Explanation of the analysis:
Consider all resolved, binary markets (binary just because I'm being lazy about handling free response markets). Now consider the market probability after the first unique trader, the second trader, and so on. When considering the n-th trader scenario, we exclude any markets with fewer than n traders entirely.
Manifold is, overall, well-calibrated, and it is probably the case that adding more unique traders increases accuracy. So: going through the procedure above, what's the smallest value of n where Manifold will be well-calibrated?

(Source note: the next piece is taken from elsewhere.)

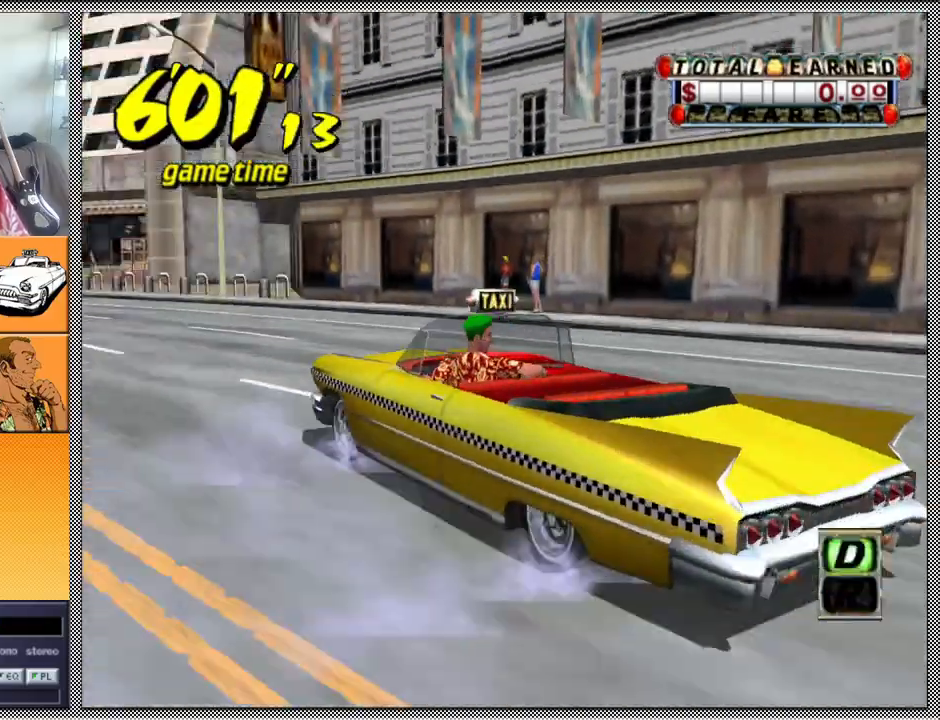
{"buttons": ["Z"], "left_stick": "center", "right_stick": "center", "events": [[133, "A", "up"]]}
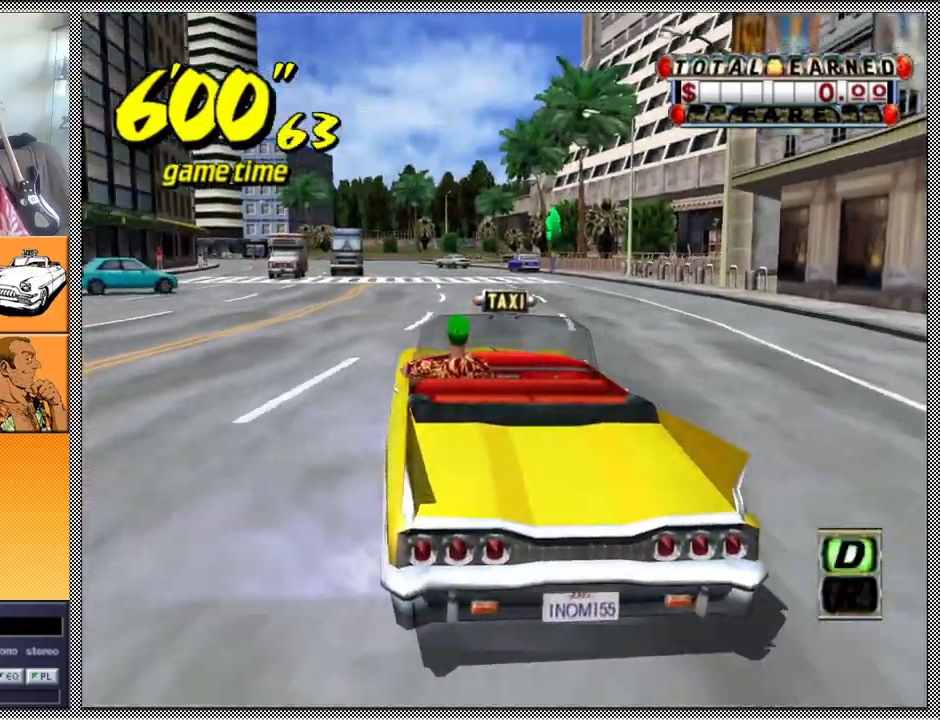
{"buttons": ["Z"], "left_stick": "right", "right_stick": "center", "events": [[367, "left_stick", "right"]]}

For the purposes of this market, "well-calibrated" means that when I bucket predictions around 2.5%, 10%, 20%, ..., 90%, 97.%, at least 7 of the 11 buckets will be within 5 percentage points of perfect calibration.
If you would like to see how everything is calculated my code is/will be here: https://github.com/vluzko/manifoldpy
If anyone would like to check the code it is here: https://github.com/vluzko/manifoldpy/blob/main/scripts/num_trader_calibration.py
They're not well-calibrated at start: older markets could start with non 50/50 probabilities, and this is still available through the API.
Honestly I just don't really care about Brier score. Proper scoring rules are nice but they don't really give you any insight into how to update given a predictor's output.
@vluzko Point taken, the answer is not 0. But I expect it to be very small (possibly even 1). Calibration is necessary for a good market but not sufficient.